The entries below are to be copied exactly, with every picture left out.

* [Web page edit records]
▬▬▬▬▬▬

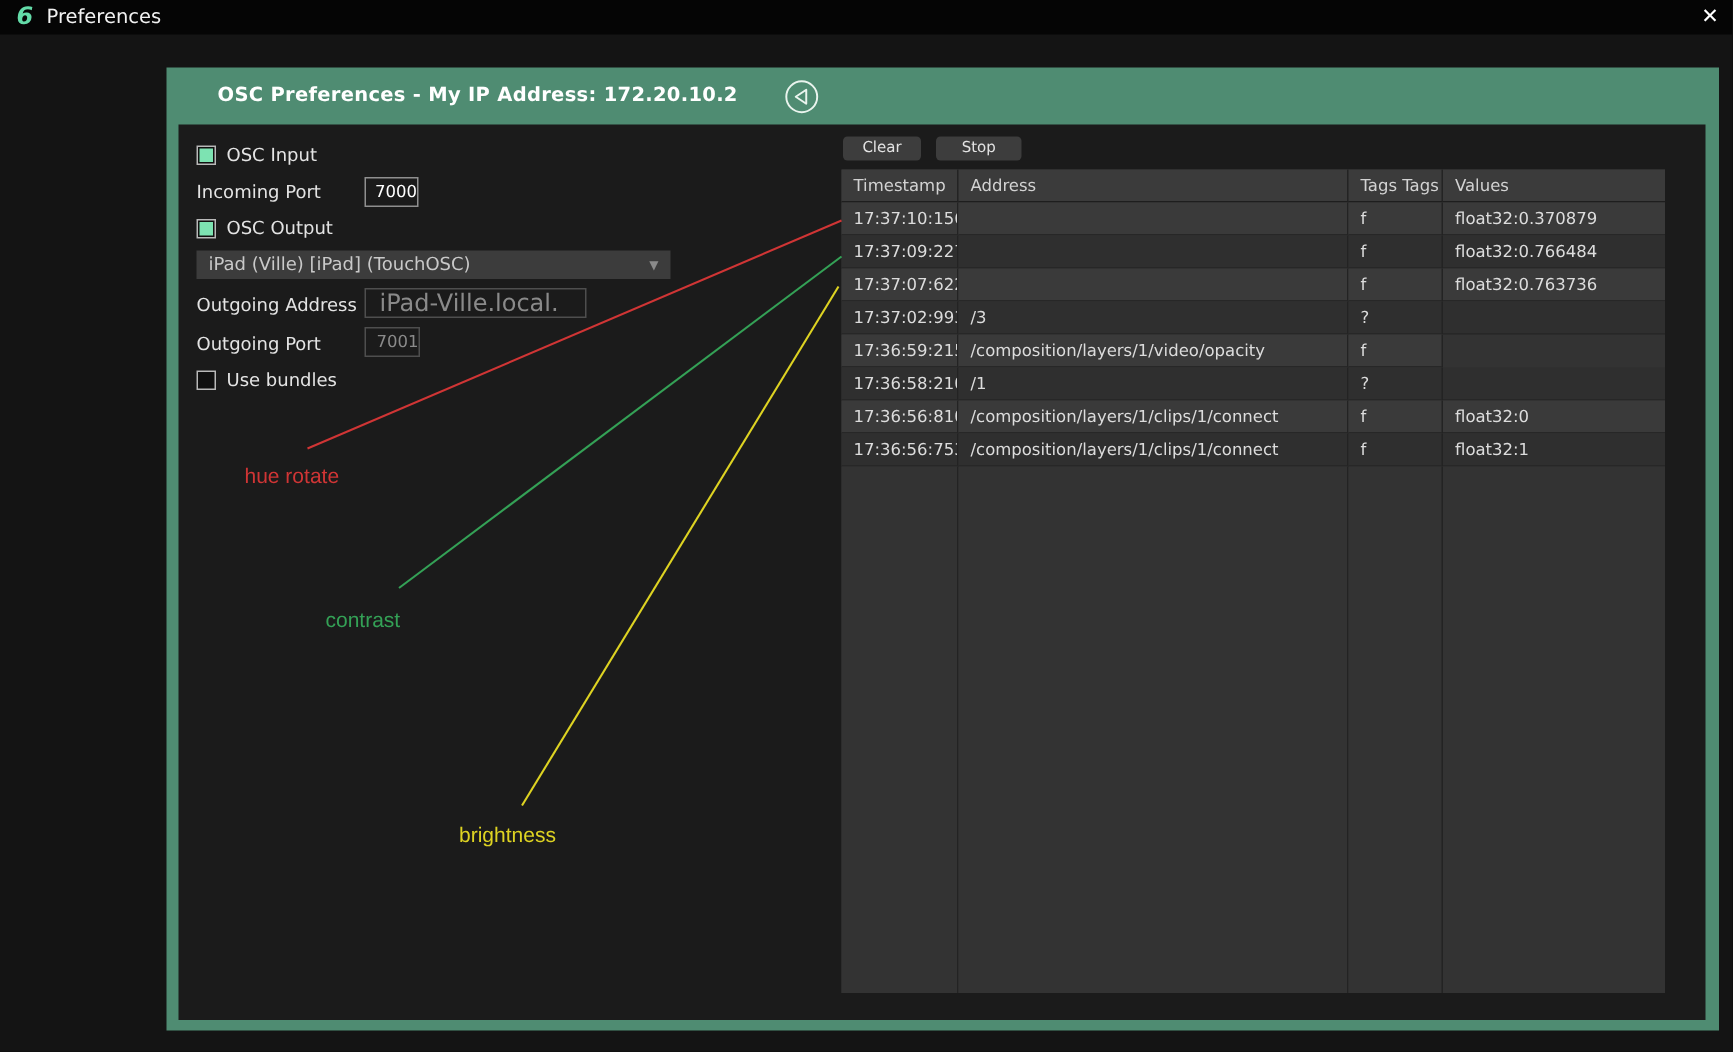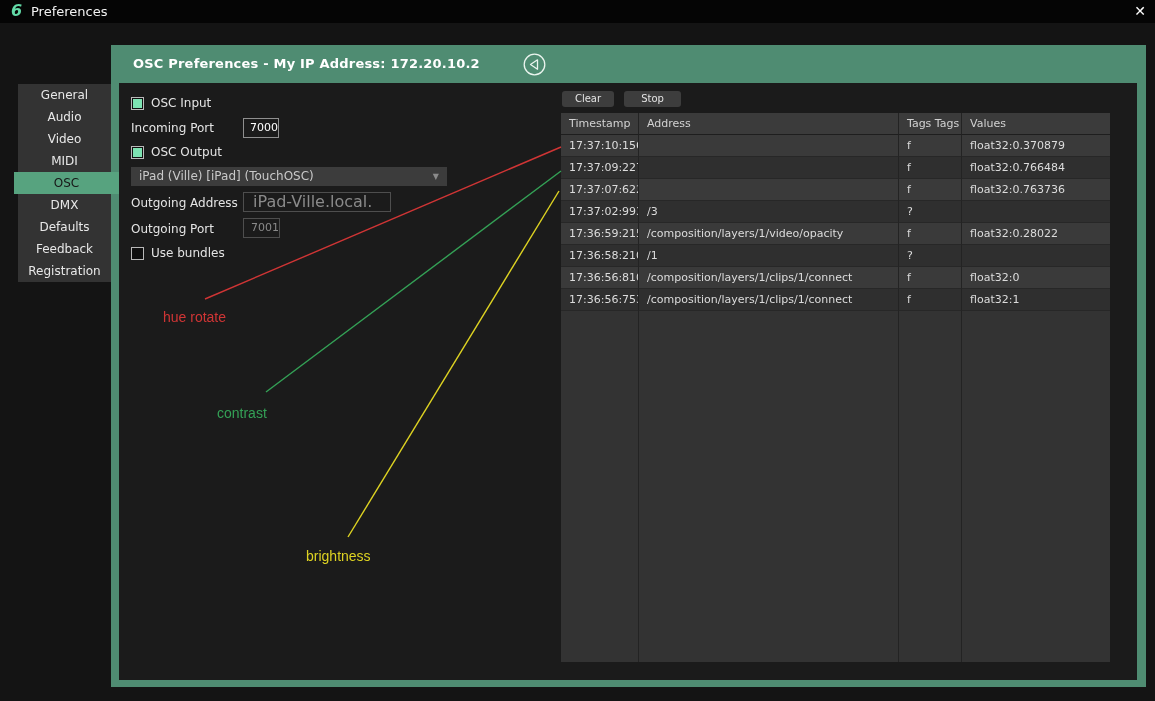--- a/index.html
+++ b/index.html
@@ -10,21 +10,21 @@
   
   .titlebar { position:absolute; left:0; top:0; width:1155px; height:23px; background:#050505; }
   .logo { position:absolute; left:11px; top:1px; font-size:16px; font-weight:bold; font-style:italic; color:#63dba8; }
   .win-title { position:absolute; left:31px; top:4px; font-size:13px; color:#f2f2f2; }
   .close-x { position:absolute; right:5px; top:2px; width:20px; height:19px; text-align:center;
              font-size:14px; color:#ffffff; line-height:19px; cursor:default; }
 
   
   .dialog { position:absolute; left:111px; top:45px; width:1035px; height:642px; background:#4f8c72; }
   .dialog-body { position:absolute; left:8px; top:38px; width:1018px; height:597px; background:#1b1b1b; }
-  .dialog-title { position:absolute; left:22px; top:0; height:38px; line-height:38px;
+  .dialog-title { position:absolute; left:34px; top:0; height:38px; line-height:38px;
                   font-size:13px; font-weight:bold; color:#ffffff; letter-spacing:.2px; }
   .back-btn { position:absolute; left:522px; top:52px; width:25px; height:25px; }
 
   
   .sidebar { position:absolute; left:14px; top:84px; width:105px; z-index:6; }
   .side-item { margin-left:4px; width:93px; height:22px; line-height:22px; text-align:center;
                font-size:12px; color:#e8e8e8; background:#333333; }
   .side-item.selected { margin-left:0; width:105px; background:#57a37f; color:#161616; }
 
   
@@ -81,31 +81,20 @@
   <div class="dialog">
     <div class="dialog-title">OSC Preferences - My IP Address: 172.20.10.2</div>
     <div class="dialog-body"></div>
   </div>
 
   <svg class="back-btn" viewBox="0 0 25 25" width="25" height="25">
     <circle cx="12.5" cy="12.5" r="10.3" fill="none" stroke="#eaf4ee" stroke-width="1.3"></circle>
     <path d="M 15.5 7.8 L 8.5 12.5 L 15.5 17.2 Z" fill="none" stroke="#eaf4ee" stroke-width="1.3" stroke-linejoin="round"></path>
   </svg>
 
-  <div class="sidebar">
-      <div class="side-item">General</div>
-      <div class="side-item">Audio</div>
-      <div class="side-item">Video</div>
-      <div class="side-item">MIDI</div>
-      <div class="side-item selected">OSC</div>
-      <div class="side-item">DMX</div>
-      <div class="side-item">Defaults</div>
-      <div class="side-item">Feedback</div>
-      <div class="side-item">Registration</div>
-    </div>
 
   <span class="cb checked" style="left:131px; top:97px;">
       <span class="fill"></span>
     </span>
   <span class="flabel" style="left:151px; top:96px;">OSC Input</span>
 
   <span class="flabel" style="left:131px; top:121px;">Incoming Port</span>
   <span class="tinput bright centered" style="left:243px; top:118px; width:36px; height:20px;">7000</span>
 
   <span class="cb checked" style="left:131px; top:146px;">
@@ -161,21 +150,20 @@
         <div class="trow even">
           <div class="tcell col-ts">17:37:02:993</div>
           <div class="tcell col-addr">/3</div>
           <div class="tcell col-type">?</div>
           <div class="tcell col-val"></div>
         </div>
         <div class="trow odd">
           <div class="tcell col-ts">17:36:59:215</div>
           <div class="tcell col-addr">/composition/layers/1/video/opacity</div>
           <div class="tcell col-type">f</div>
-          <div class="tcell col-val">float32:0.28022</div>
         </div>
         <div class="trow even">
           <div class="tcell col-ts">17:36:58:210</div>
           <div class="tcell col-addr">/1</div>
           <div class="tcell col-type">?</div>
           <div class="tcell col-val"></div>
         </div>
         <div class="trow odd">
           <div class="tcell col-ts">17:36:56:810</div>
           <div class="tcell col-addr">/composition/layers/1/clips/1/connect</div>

▬▬▬▬▬▬

* [Worked solution]
--- a/index.html
+++ b/index.html
@@ -10,21 +10,21 @@
   
   .titlebar { position:absolute; left:0; top:0; width:1155px; height:23px; background:#050505; }
   .logo { position:absolute; left:11px; top:1px; font-size:16px; font-weight:bold; font-style:italic; color:#63dba8; }
   .win-title { position:absolute; left:31px; top:4px; font-size:13px; color:#f2f2f2; }
   .close-x { position:absolute; right:5px; top:2px; width:20px; height:19px; text-align:center;
              font-size:14px; color:#ffffff; line-height:19px; cursor:default; }
 
   
   .dialog { position:absolute; left:111px; top:45px; width:1035px; height:642px; background:#4f8c72; }
   .dialog-body { position:absolute; left:8px; top:38px; width:1018px; height:597px; background:#1b1b1b; }
-  .dialog-title { position:absolute; left:22px; top:0; height:38px; line-height:38px;
+  .dialog-title { position:absolute; left:34px; top:0; height:38px; line-height:38px;
                   font-size:13px; font-weight:bold; color:#ffffff; letter-spacing:.2px; }
   .back-btn { position:absolute; left:522px; top:52px; width:25px; height:25px; }
 
   
   .sidebar { position:absolute; left:14px; top:84px; width:105px; z-index:6; }
   .side-item { margin-left:4px; width:93px; height:22px; line-height:22px; text-align:center;
                font-size:12px; color:#e8e8e8; background:#333333; }
   .side-item.selected { margin-left:0; width:105px; background:#57a37f; color:#161616; }
 
   
@@ -81,31 +81,20 @@
   <div class="dialog">
     <div class="dialog-title">OSC Preferences - My IP Address: 172.20.10.2</div>
     <div class="dialog-body"></div>
   </div>
 
   <svg class="back-btn" viewBox="0 0 25 25" width="25" height="25">
     <circle cx="12.5" cy="12.5" r="10.3" fill="none" stroke="#eaf4ee" stroke-width="1.3"></circle>
     <path d="M 15.5 7.8 L 8.5 12.5 L 15.5 17.2 Z" fill="none" stroke="#eaf4ee" stroke-width="1.3" stroke-linejoin="round"></path>
   </svg>
 
-  <div class="sidebar">
-      <div class="side-item">General</div>
-      <div class="side-item">Audio</div>
-      <div class="side-item">Video</div>
-      <div class="side-item">MIDI</div>
-      <div class="side-item selected">OSC</div>
-      <div class="side-item">DMX</div>
-      <div class="side-item">Defaults</div>
-      <div class="side-item">Feedback</div>
-      <div class="side-item">Registration</div>
-    </div>
 
   <span class="cb checked" style="left:131px; top:97px;">
       <span class="fill"></span>
     </span>
   <span class="flabel" style="left:151px; top:96px;">OSC Input</span>
 
   <span class="flabel" style="left:131px; top:121px;">Incoming Port</span>
   <span class="tinput bright centered" style="left:243px; top:118px; width:36px; height:20px;">7000</span>
 
   <span class="cb checked" style="left:131px; top:146px;">
@@ -161,21 +150,20 @@
         <div class="trow even">
           <div class="tcell col-ts">17:37:02:993</div>
           <div class="tcell col-addr">/3</div>
           <div class="tcell col-type">?</div>
           <div class="tcell col-val"></div>
         </div>
         <div class="trow odd">
           <div class="tcell col-ts">17:36:59:215</div>
           <div class="tcell col-addr">/composition/layers/1/video/opacity</div>
           <div class="tcell col-type">f</div>
-          <div class="tcell col-val">float32:0.28022</div>
         </div>
         <div class="trow even">
           <div class="tcell col-ts">17:36:58:210</div>
           <div class="tcell col-addr">/1</div>
           <div class="tcell col-type">?</div>
           <div class="tcell col-val"></div>
         </div>
         <div class="trow odd">
           <div class="tcell col-ts">17:36:56:810</div>
           <div class="tcell col-addr">/composition/layers/1/clips/1/connect</div>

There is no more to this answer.